My friend Robin got a car and we began to take our thievery on the road. We would drive to Brunswick and steal jeans from Sears. We even stole our prom dresses that year. We would just put them on under whatever we were wearing and walk out of the store with them. There were no security tags or anything back then and it was like Sears was begging us to rob them with their blind trust of everyone.

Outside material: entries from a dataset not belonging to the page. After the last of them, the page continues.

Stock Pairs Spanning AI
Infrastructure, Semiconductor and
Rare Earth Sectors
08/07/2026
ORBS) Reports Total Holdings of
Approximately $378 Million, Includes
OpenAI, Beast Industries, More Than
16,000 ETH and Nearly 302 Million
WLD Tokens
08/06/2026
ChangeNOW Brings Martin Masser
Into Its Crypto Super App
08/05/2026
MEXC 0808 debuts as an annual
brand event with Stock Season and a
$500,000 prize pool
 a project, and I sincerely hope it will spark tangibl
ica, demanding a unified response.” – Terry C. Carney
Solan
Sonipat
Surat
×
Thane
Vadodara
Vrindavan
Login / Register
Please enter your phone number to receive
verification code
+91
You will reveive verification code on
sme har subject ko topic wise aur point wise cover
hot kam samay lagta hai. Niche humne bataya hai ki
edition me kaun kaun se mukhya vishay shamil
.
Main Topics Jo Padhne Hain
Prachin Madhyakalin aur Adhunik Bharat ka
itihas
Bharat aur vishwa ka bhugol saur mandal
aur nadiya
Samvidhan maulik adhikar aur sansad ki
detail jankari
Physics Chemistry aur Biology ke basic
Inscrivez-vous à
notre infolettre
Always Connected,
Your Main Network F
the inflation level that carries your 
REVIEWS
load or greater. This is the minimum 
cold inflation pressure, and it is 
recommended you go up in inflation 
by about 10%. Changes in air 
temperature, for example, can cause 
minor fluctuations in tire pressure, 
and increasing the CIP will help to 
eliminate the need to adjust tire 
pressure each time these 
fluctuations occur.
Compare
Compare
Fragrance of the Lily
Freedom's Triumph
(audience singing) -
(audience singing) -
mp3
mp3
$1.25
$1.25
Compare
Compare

I almost sort of got busted once though, when we went to Ames in Wiscasset. I painted my fingernails with some pink polish and put it back down in place. As I was walking out the door I got stopped by a snaggle-toothen froofy haired security bitch who really looked like she was just a white trash shopper. They had really nailed the part when they hired her. She took me up into a little glass room and searched me. She found nothing on me and so she let me call my boyfriend, who at the time was Steve the fisherman who drove a Ford pick-up truck, to come and get me as I was a minor, but I was living with Steve, which made Steve my legal guardian. (My father had already given up on me and kicked me out at this point - I think I was 16.) She then took me downstairs and we got what we thought was the bottle of nail polish I'd painted my fingers with, in addition to three other bottles just in case the one we'd picked wasn't it. Steve had to buy them all for me, they were 2.88 each. He was not happy. He didn't talk to me all the way home.

All my friends were little kleptos, too. Man, I could go on and on with this, I have so many childhood thief stories but I think I've told so many strangers enough personal depressing information about myself. I guess this is part of the reason I am the way I am today. I'd probably be a piece of trash if I weren't so smart and sophisticated. Thank God for that, then.